EXTRACTED TEXT: Begin
I grew up in a town in Arizona where it seemed as though virtually all of the "pillars of the community" were Masons.
I did not know, at the time, what went on inside a Masonic lodge
room, but judging from the caliber of men who I knew of as being members
of the organization, I always thought it must have been something
pretty special.

Being a respected law enforcement officer, serving in both appointed
and elected capacities throughout his career; as well as being a
businessman, my father was a pillar of the community. And, he, at least
one uncle and an assortment of cousins, were all Blue Lodge Masons. My
mother and all three of my aunts were members of the Order of the
Eastern Star, which is basically an affiliated adult women’s
organization for wives, sisters, mothers, daughters, etc., although not
exclusively so. In high school, I became actively involved in DeMolay,
and my wife is a former member of the International Order of Rainbow for
Girls.
My father passed away in 1963. He was so much more to me than just my
dad. When I lost him, I lost my very best friend. And before my best
friend
died, one of his final wishes, that he made known to my mother, was that
his two sons become Masons. I still didn’t know what went on inside a
lodge room, but dad had always said that being a Mason made him a better
man. He wasn’t a "church-going" man, as the expression goes - ours was
not a churched family - but he was indeed a good, honest, decent man,
well-respected by even many of those who had been on the opposite side
of the fence from him when he was in law enforcement.
EXTRACTED TEXT: End
EXTRACTED RECORDS: Begin
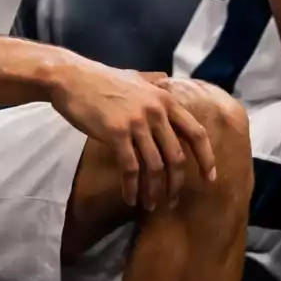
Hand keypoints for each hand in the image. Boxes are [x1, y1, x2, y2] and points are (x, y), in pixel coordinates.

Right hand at [49, 62, 217, 209]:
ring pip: (155, 166)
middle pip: (177, 156)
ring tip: (151, 205)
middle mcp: (156, 112)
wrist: (71, 77)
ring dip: (155, 191)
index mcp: (165, 99)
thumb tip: (166, 79)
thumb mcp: (134, 75)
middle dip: (177, 183)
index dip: (206, 158)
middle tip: (173, 200)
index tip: (209, 178)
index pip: (196, 133)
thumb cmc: (101, 78)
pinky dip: (132, 187)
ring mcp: (137, 123)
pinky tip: (130, 198)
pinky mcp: (116, 134)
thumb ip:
EXTRACTED RECORDS: End
__WHAT THIS EXERCISE ASKS__.
a: Answer these from the account of a family of Masons:
(i) In which state did the writer grow up?
(ii) In what year did the writer's father die?
(iii) Of which organization is the writer's wife a former member?
b: Carry the account of a family of Masons forward from its final sentence, in the same first-person voice.
The data can be left aside; nothing here depends on it.

__ANSWERS TO EACH TASK__.
a:
(i) Arizona
(ii) 1963
(iii) The International Order of Rainbow for Girls

b:
Some fifteen years later, after leaving Arizona, my father’s wish was
fulfilled. In May of 1978, I was initiated an Entered Apprentice into
the Blue Lodge that my brother was already a member of, and officer in.
In September, I was passed to the degree of Fellow Craft, and on
November 10, 1978, I was raised a Master Mason. I was presented that
night with a Masonic pin that had belonged to my father, and with tears
in my eyes and joy in my heart, I was finally able to say, "You rest
well now, old friend. Both of your sons are now Masons."

I still had no idea what Freemasonry was all about. I had always
heard that it was a fraternity of men, the teachings of which were based
upon the Bible. I wasn’t told that much about it, even on the evening
of my initiation, when prior to being admitted into the lodge room I was
required to declare in the affirmative that I would "cheerfully conform
to all the ancient usages and established customs of the Fraternity.",
even though I had absolutely no idea what all these "usages" and
"established customs" were. I didn’t remember that dad had ever gone to
lodge all that much, at least not in later years; I didn’t remember it
ever being a topic of discussion at the dinner table. But I had never
heard him speak in any negative terms about the lodge, nor had I heard
any such remarks from any other members of the family with the exception
of one uncle, but even that had nothing to do with the inner workings
of Freemasonry. As I was to learn later, there was no way the one uncle
could have been expected to know, anyway, being an "outsider". So many
people from WITHIN the ranks of the Order don’t even know. Besides, I
trusted most of the Masons I knew before becoming a member, and as long
as I wasn’t invited to a "snipe hunt", or something similar, I wasn’t
going to give it much thought.
There is a great deal of work involved in blue lodge Masonry, to
allow you to advance from one degree to the next. "Proficiencies" are to
be memorized, and they consist of a series of verbatim questions that
are asked of you, to which you must furnish answers that are very close
to being word-for-word themselves. Some places require that these
proficiencies be delivered in open lodge, in front of the membership in
attendance. We were only required to complete these examinations on the
premises while a lodge meeting was in session.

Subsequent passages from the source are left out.